# [TASK]
Please reproduce each of the entries below exactly as they appear.
*** Opening PROVIDED DATA ***
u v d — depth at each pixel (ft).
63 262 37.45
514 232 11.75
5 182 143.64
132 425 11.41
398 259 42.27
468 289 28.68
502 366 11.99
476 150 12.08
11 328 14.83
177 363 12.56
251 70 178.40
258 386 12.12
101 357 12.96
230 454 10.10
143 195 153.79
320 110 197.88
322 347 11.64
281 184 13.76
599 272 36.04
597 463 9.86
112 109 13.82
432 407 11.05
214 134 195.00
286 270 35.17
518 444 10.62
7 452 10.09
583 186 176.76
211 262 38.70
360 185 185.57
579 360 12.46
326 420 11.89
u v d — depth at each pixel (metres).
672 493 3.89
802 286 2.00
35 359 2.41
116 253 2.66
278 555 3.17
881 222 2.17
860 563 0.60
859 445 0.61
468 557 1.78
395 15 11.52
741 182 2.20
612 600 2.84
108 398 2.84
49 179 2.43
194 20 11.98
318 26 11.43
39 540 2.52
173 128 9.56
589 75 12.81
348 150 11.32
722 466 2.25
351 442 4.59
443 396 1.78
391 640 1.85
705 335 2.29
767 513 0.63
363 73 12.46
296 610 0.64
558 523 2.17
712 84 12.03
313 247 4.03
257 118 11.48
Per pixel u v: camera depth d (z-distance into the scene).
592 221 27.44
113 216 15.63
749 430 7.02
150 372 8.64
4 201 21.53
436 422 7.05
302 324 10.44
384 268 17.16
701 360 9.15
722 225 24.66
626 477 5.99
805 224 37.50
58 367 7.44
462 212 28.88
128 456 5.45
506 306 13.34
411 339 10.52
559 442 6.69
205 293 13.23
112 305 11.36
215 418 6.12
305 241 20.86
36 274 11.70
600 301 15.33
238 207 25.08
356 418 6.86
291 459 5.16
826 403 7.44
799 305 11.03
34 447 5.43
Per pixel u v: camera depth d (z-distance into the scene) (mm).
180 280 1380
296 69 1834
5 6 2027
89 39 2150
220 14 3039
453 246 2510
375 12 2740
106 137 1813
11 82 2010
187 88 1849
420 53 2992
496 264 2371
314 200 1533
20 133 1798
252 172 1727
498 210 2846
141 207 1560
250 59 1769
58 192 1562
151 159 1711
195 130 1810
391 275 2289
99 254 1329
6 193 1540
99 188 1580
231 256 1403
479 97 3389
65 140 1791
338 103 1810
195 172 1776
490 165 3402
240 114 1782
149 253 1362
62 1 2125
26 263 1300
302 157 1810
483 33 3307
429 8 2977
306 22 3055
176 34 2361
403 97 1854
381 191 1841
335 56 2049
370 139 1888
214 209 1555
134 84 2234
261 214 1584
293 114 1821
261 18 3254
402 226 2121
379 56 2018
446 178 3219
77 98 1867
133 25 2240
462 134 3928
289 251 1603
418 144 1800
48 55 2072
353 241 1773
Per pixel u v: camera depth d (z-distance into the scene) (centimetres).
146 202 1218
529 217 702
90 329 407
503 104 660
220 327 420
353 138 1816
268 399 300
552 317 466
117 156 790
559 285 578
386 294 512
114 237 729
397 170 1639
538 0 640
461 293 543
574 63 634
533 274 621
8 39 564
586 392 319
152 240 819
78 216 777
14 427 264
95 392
*** Closing PROVIDED DATA ***
# [FINISHED TASK]
u v d — depth at each pixel (ft).
63 262 37.45
514 232 11.75
5 182 143.64
132 425 11.41
398 259 42.27
468 289 28.68
502 366 11.99
476 150 12.08
11 328 14.83
177 363 12.56
251 70 178.40
258 386 12.12
101 357 12.96
230 454 10.10
143 195 153.79
320 110 197.88
322 347 11.64
281 184 13.76
599 272 36.04
597 463 9.86
112 109 13.82
432 407 11.05
214 134 195.00
286 270 35.17
518 444 10.62
7 452 10.09
583 186 176.76
211 262 38.70
360 185 185.57
579 360 12.46
326 420 11.89
u v d — depth at each pixel (metres).
672 493 3.89
802 286 2.00
35 359 2.41
116 253 2.66
278 555 3.17
881 222 2.17
860 563 0.60
859 445 0.61
468 557 1.78
395 15 11.52
741 182 2.20
612 600 2.84
108 398 2.84
49 179 2.43
194 20 11.98
318 26 11.43
39 540 2.52
173 128 9.56
589 75 12.81
348 150 11.32
722 466 2.25
351 442 4.59
443 396 1.78
391 640 1.85
705 335 2.29
767 513 0.63
363 73 12.46
296 610 0.64
558 523 2.17
712 84 12.03
313 247 4.03
257 118 11.48
Per pixel u v: camera depth d (z-distance into the scene).
592 221 27.44
113 216 15.63
749 430 7.02
150 372 8.64
4 201 21.53
436 422 7.05
302 324 10.44
384 268 17.16
701 360 9.15
722 225 24.66
626 477 5.99
805 224 37.50
58 367 7.44
462 212 28.88
128 456 5.45
506 306 13.34
411 339 10.52
559 442 6.69
205 293 13.23
112 305 11.36
215 418 6.12
305 241 20.86
36 274 11.70
600 301 15.33
238 207 25.08
356 418 6.86
291 459 5.16
826 403 7.44
799 305 11.03
34 447 5.43
Per pixel u v: camera depth d (z-distance into the scene) (mm).
180 280 1380
296 69 1834
5 6 2027
89 39 2150
220 14 3039
453 246 2510
375 12 2740
106 137 1813
11 82 2010
187 88 1849
420 53 2992
496 264 2371
314 200 1533
20 133 1798
252 172 1727
498 210 2846
141 207 1560
250 59 1769
58 192 1562
151 159 1711
195 130 1810
391 275 2289
99 254 1329
6 193 1540
99 188 1580
231 256 1403
479 97 3389
65 140 1791
338 103 1810
195 172 1776
490 165 3402
240 114 1782
149 253 1362
62 1 2125
26 263 1300
302 157 1810
483 33 3307
429 8 2977
306 22 3055
176 34 2361
403 97 1854
381 191 1841
335 56 2049
370 139 1888
214 209 1555
134 84 2234
261 214 1584
293 114 1821
261 18 3254
402 226 2121
379 56 2018
446 178 3219
77 98 1867
133 25 2240
462 134 3928
289 251 1603
418 144 1800
48 55 2072
353 241 1773
Per pixel u v: camera depth d (z-distance into the scene) (centimetres).
146 202 1218
529 217 702
90 329 407
503 104 660
220 327 420
353 138 1816
268 399 300
552 317 466
117 156 790
559 285 578
386 294 512
114 237 729
397 170 1639
538 0 640
461 293 543
574 63 634
533 274 621
8 39 564
586 392 319
152 240 819
78 216 777
14 427 264
95 392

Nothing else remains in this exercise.